I also have another idea for an itfs fic set in a no powers AU but I'll share more about it when I start writing the story. For now, I'm still in the outlining process because I plan for it to be another multi-chapter story. Basically, it's set around Christmas time, and Yuujij gets drunk and sad and lonely at a party and decides to write a post card to the address where he used to live, and surprise, a guy named Megumi now lives there and receives the card. Can you imagine what will happen next?
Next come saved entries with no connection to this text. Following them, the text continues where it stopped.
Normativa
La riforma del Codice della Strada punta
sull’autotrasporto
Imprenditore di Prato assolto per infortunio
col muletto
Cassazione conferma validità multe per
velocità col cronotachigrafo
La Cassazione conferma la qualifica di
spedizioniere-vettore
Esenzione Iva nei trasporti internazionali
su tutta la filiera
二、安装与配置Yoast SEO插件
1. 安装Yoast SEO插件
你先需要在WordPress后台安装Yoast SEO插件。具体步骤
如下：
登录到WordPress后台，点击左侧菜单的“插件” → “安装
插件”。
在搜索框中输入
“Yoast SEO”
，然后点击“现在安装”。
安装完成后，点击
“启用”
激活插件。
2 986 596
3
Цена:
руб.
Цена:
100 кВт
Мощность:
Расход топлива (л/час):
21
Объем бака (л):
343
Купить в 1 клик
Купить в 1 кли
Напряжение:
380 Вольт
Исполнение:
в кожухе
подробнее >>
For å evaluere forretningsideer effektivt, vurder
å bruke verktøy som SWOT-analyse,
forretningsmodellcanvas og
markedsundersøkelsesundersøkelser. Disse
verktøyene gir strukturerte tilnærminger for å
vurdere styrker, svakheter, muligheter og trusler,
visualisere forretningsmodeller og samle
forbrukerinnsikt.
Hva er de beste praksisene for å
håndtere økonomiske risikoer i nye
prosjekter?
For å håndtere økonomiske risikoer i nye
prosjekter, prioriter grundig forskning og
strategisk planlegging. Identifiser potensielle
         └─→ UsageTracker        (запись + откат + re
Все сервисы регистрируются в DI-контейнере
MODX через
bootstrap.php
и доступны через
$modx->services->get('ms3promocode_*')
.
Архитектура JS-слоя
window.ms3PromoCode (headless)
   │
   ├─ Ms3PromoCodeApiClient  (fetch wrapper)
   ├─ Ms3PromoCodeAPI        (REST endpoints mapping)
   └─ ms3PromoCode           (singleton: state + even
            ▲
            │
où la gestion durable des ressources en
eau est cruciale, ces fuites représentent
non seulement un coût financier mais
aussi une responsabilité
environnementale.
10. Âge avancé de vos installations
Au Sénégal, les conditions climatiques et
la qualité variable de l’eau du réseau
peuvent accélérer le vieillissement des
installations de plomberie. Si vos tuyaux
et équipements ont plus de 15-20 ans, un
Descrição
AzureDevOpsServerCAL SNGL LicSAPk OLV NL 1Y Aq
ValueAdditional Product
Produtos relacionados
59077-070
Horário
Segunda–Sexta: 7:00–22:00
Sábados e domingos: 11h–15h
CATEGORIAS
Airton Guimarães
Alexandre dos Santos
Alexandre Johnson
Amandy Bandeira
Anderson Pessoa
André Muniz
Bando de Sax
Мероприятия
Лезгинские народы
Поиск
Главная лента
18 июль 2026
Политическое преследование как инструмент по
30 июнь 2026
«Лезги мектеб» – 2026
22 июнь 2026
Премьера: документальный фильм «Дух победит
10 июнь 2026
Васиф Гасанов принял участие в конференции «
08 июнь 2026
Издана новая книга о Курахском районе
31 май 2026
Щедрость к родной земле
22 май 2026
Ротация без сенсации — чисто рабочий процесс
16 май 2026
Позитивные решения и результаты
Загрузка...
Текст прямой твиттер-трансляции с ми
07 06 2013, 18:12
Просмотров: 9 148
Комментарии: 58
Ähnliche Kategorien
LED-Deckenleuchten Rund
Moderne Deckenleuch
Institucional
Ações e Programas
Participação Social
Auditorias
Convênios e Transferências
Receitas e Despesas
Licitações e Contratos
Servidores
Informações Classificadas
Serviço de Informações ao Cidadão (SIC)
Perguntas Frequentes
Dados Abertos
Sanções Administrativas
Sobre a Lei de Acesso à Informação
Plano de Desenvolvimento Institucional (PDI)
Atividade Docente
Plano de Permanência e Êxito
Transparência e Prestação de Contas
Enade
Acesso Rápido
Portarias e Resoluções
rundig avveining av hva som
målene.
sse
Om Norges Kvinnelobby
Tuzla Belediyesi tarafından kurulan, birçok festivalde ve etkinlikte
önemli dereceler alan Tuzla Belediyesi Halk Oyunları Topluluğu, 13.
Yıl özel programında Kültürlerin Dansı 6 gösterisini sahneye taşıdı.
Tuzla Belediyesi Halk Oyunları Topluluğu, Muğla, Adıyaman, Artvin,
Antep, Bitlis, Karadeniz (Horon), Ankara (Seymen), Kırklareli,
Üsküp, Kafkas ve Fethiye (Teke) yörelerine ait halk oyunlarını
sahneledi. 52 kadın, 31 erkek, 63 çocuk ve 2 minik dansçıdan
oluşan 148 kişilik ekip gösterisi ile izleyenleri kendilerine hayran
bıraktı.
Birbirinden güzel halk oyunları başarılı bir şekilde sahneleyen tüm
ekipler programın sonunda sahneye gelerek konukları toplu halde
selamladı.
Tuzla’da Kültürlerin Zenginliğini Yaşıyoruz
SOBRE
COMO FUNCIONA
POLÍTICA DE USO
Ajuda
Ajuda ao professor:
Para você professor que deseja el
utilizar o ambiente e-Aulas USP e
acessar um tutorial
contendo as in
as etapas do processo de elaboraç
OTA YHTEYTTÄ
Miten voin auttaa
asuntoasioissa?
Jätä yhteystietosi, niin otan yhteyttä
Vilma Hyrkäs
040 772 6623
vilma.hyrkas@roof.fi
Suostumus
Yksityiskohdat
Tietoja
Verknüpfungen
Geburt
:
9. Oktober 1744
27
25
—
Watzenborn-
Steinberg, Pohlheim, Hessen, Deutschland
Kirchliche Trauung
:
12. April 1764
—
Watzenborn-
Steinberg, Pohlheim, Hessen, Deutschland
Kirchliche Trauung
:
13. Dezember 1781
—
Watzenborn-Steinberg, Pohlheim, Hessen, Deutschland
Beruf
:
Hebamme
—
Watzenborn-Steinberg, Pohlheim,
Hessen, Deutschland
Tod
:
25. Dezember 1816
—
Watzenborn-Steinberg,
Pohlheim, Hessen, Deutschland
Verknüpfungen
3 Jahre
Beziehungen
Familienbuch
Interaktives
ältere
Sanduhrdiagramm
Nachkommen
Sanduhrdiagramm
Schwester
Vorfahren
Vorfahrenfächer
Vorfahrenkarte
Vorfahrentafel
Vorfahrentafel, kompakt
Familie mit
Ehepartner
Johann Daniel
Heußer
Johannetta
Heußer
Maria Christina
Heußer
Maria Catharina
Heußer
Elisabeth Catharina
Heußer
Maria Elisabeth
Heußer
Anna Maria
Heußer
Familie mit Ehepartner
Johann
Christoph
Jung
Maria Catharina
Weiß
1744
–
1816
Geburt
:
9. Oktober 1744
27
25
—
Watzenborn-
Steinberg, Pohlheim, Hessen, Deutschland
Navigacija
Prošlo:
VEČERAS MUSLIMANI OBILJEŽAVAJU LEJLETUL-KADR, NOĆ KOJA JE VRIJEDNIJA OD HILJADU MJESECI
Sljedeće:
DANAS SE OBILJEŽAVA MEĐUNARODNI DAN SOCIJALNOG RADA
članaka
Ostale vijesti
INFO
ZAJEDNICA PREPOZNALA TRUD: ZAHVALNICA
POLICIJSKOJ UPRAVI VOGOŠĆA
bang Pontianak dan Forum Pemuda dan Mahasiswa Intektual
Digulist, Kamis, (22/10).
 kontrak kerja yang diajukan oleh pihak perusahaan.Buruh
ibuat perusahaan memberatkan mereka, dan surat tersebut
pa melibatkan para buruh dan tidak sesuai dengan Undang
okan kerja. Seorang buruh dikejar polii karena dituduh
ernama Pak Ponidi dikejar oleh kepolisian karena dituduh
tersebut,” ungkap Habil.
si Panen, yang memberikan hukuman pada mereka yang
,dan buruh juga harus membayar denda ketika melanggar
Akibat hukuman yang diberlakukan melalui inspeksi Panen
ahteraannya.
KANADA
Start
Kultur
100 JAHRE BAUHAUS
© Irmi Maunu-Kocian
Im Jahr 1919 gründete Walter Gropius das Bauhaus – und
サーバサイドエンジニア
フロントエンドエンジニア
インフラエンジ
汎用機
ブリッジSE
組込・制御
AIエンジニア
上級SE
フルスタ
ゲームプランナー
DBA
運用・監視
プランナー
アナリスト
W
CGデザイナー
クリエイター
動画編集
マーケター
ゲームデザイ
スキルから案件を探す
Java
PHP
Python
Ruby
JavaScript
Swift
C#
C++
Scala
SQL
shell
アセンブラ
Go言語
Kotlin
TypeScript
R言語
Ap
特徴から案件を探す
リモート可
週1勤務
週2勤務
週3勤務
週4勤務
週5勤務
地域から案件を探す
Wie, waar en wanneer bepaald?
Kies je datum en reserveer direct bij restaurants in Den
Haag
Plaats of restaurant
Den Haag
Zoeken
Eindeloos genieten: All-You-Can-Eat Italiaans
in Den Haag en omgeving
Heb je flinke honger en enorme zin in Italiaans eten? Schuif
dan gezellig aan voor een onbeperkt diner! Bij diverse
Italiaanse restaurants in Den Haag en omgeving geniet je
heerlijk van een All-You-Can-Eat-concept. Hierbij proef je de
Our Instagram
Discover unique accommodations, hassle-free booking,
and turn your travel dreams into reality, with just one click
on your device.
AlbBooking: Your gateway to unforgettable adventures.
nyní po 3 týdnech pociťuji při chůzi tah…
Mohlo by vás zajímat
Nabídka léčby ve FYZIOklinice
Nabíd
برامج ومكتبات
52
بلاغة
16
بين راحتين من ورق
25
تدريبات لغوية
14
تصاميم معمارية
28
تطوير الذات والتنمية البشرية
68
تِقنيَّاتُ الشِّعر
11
I thought of restructuring my post-canon itfs fic called Foreign Language into something else, but that depends on these final 3 chapters of JJK, so we'll see how it goes, but for now, I'm leaving it alone.
~
for Kagurabachi:
pre-Rakuzaichi Hakuri character study/HakuHiro fic called Safety Net
Tomorrow is a day of great importance for Chihiro. With Shiba-san’s help, he will be able to infiltrate that loathsome auction house where Hakuri’s father is keeping the merchandise and retrieve his precious sword. For years, rumors of the existence of a seventh enchanted blade drifted through the underground world without a shred of proof. That one elusive blade is spoken of by the patrons of the black market like a thing of legend, a literal object of desire, crafted by the fallen hero of Japan, Rokuhira Kunishige. And yet. It is no mystery. Enten is alive because Chihiro breathes his soul into it, senses it from a distance like a lost limb, cherishes it like a parent to a child. Chihiro keeps his father’s legacy close to his heart and away from the type of people who are undeserving of wielding its immense power, away from those who would hold no accountability for their actions if it were to fall in their hands. Therefore, it is the property of Rokuhira. His greatest treasure. But… it is lost, somewhere beyond his reach. All because Chihiro gave it away in exchange for Hakuri’s release.
I also started outlining my HakuHiro Pacific Rim AU fic but that one is going to take me months to write, so I probably won't share anything from it for a while.